Terrorism Is About Ideology, Not Guns
In denying the role of Islamic radicalism, Mr. Obama seems more concerned about shielding extremists from critical scrutiny than protecting U.S. citizens from terrorism.
Matthew M. Hausman is a trial attorney and writer who lives and works in Connecticut. A former journalist, Mr. Hausman continues to write on a variety of topics, including science, health and medicine, Jewish issues and foreign affairs, and has been a legal affairs columnist for a number of publications.
After the recent mass shooting in Orlando, President Obama predictably refused to blame radical Islam, although in a break from his usual practice he at least identified it as an act of terrorism. But in addressing the nation shortly afterward, he displayed more anger at Republicans who chided him for refusing to identify the enemy.

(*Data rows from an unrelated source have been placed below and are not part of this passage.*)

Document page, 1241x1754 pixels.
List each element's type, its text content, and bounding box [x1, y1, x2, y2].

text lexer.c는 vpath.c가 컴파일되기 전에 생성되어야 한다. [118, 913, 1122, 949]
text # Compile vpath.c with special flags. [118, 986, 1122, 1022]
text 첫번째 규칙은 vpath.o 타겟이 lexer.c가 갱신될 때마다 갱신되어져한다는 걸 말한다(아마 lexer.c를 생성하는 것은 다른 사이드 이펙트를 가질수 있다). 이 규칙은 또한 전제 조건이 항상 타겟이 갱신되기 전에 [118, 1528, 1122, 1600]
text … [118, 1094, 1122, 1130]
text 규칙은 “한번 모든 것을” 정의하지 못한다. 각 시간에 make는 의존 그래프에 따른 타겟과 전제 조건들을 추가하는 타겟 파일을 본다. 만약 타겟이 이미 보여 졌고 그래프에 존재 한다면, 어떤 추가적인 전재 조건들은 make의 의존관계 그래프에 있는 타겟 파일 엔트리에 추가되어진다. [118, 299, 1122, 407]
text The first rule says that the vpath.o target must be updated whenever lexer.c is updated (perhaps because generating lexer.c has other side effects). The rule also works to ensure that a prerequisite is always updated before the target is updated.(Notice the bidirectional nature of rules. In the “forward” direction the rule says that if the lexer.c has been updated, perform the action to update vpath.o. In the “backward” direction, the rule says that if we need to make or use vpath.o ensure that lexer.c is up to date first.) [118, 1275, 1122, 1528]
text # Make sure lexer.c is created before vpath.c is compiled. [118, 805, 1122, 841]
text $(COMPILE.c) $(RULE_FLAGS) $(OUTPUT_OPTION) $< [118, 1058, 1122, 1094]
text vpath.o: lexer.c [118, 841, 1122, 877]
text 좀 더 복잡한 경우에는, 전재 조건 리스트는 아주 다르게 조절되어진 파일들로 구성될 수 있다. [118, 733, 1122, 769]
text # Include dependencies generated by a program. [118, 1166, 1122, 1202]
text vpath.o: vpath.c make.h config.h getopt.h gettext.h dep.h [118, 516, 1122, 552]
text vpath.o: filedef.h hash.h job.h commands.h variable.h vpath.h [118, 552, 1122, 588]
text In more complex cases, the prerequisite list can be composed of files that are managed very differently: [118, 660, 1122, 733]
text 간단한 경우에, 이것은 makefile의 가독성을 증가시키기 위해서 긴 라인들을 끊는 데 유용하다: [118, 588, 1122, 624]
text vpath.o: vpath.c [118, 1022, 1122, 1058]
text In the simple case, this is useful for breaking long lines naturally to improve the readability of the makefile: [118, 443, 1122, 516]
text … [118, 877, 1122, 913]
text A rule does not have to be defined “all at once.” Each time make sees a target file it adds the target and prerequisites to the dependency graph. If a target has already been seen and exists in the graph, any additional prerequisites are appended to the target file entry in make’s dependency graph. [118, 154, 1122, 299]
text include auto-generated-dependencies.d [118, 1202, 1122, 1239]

Mr. Obama petulantly mocked his critics, asserting that using the term “radical Islam” would not make ISIS less radical. He seemed oblivious to the fact that jihad today is being waged by a variety of organizations and regimes besides ISIS – including Al-Qaeda, Boko Haram, Hezbollah, Hamas, and the Islamic Republic of Iran – and that it is indeed motivated by religion. He concluded by polemicizing about gun control, which has absolutely no causal connection to Islamist terrorism, instead of extremist religious doctrine, which does.
And many in the American Jewish establishment followed his lead, treating the massacre as a hate crime fueled by lax gun laws.
The mainstream media had a field day speculating whether the shooter, Omar Mateen, was secretly gay and whether his murder of forty-nine and wounding of fifty-three was an act of self-hatred. Ignored in such glib analysis was the fact that Mateen seems to have had a history of radicalization –travelling to Saudi Arabia twice before the attack, openly pledging allegiance to ISIS, and bragging to coworkers about supposed connections to Al-Qaeda and Hezbollah.
Investigators believe Mateen communicated with his wife and another person during the attack, suggesting collaborative planning rather than emotional action compelled by self-loathing. At no time during the assault did Mateen shout anti-gay slurs; nor did he articulate any as he posted comments on twitter and Facebook during his rampage. This is significant because, while he certainly targeted a gay nightclub, he did so because it was a symbol of what Islamists reject and seek to eradicate. He could just as easily have assaulted a church, public school, or Jewish community center as “infidel” institutions, and in fact authorities believe he had considered attacking Disney World.